Solusi dari berbagai permasalahan yang terjadi di atas adalah dengan sistem pengelolaan botom up. Pemerintah tidak lagi memaksakan program yang ditetapkannya kepada semua kawasan konservasi perairan tanpa melihat potensi kearifan lokal yang ada di masing-masing daerah. Koordinasi berbagai intansi terkait mutlak dilakukan agar tidak ada lagi konflik yang umumnya terjadi pada kawasan konservasi perairan Indonesia.

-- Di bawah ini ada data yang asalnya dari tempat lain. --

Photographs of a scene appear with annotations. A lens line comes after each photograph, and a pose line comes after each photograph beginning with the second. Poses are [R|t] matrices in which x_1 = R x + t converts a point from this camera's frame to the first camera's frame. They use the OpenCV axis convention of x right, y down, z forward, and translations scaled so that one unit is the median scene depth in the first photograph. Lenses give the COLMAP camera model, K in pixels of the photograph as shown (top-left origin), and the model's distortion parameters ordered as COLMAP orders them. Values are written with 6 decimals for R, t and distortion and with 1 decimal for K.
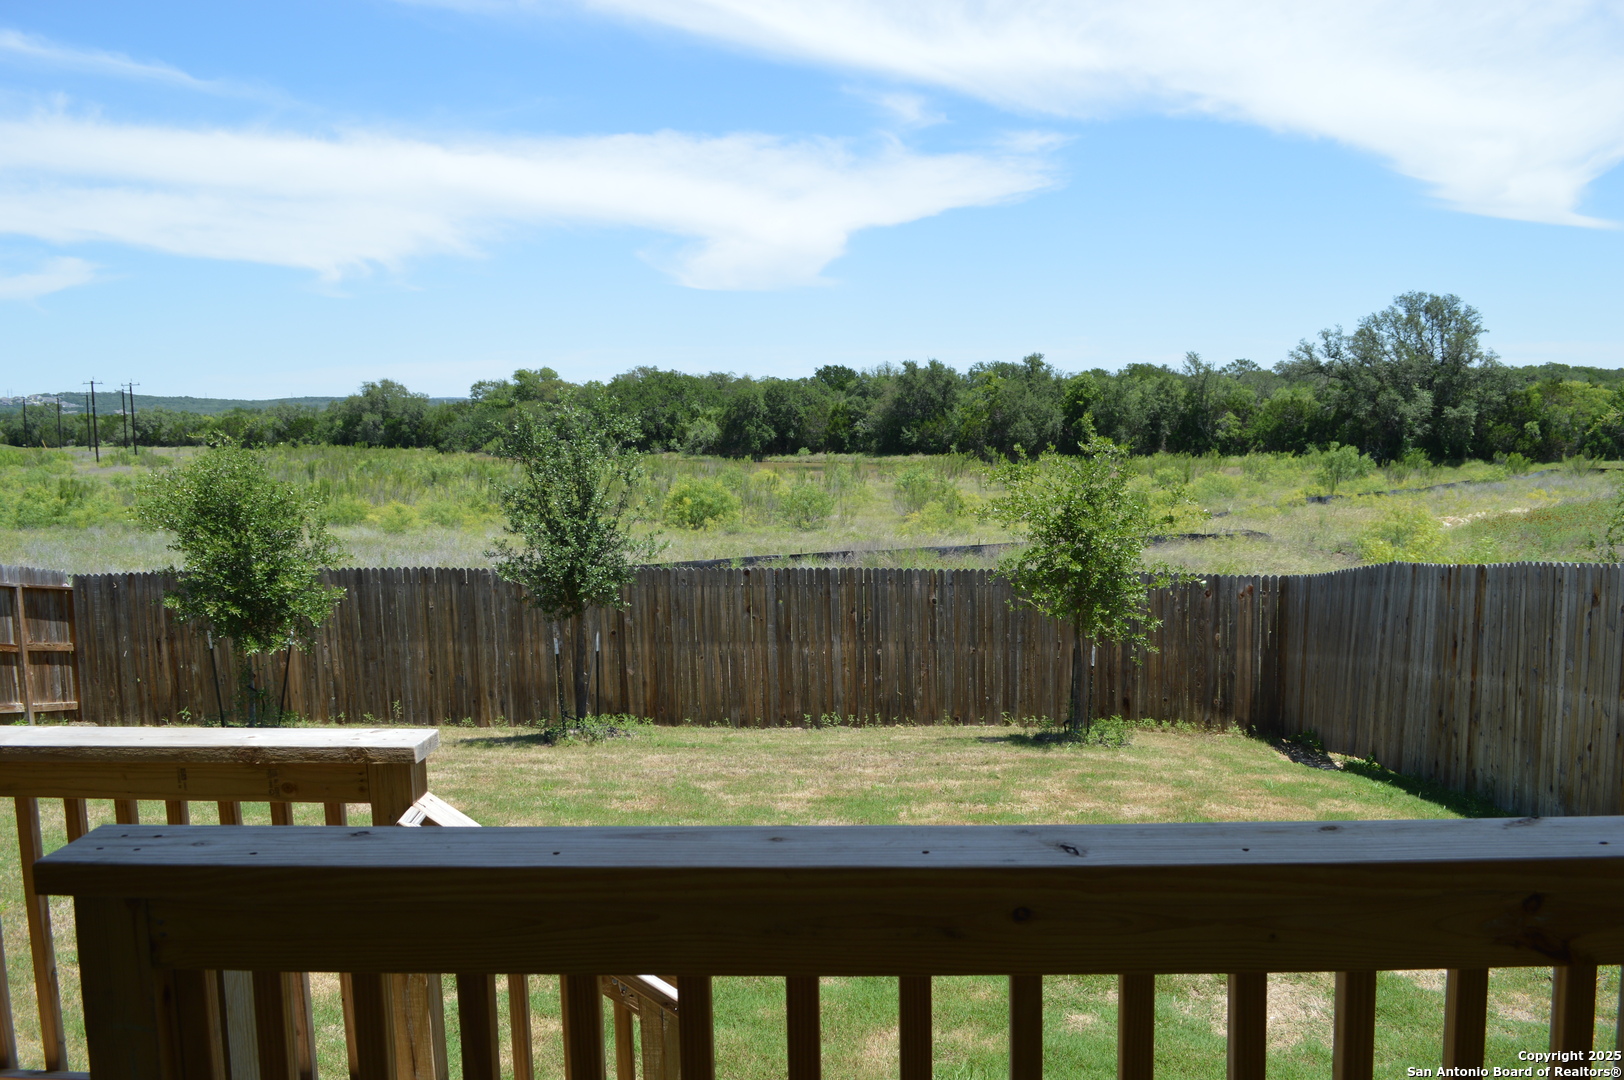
lens RADIAL K [[1308.8, 0, 810.9], [0, 1308.8, 535.5], [0, 0, 1]] dist [-0.084198, 0.018398]
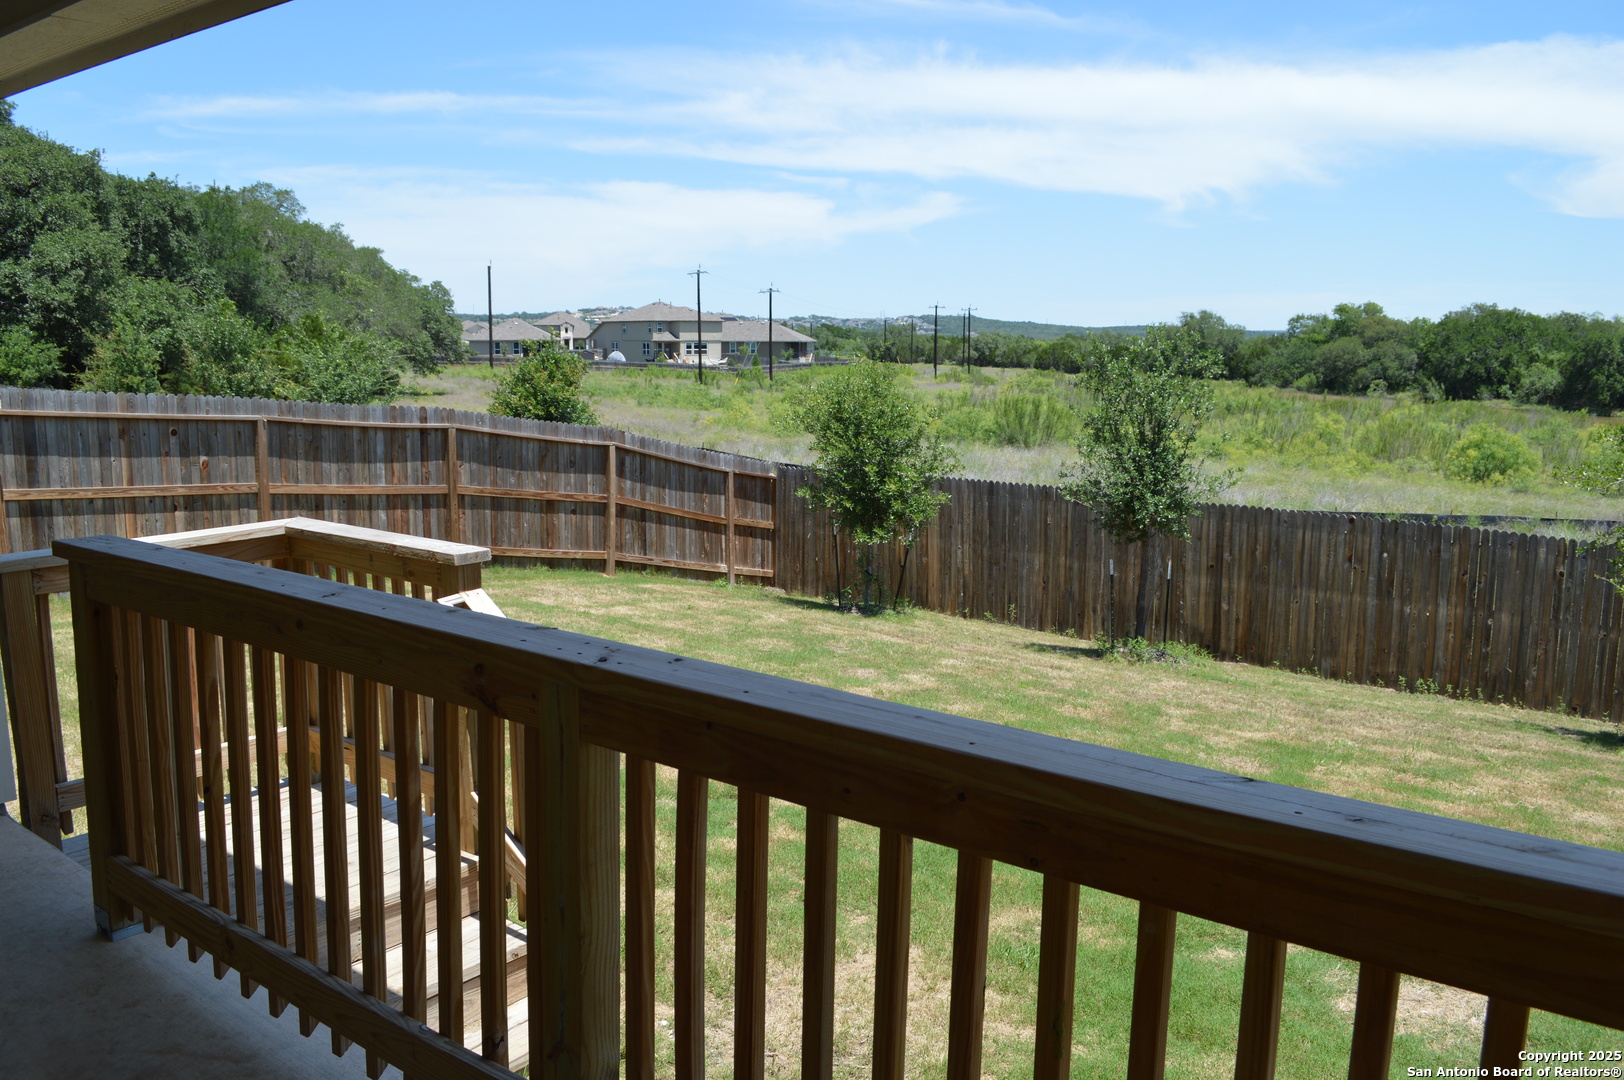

Pengembangan kawasan perairan kedepannya diharapkan bertumpu pada aspek pemanfaatan berkelanjutan tanpa mengabaikan aspek perlindungan yang menjadi fokus pengelolaan kawasan konservasi selama ini. Selain itu berbagai beberapa bentuk lain dalam pengembangan kawasan yang dapat direncanakan oleh pengelolan kawasan konservasi ini diantaranya pemberian teknologi tepat guna, pengembangan ekowisata, peningkatan program kesehatan bagi masyarakat, rencana tata ruang pulau kecil, peningkatan kapasitas kelembagaan, peningkatan pelayanan dan prasarana transportasi.
Dewasa ini, dalam pengelolaan suatu kawasan konservasi, pemerintah sudah tidak bisa lagi berlaku sebagai pengelola tunggal. Keterlibatan masyarakat sekitar kawasan mutlak diperlukan agar masyarakat merasa memiliki kawasan dan ikut menjaga kawasan. Proses melibatkan masyarakat juaga merupakan salah satu upaya pemerintah untuk merubah pandangan masyarakat bahwa kawasan konservasi bukan merupakan kawasan yang sama sekali tidak bisa dimanfaatkan sehingga kawasan konservasi tidak lagi dipandang sebagai sesuatu yang menakutkan. Dengan demikian masa depan kawasan konservasi perairan Indonesia yang berasaskan lestari dapat terjamin.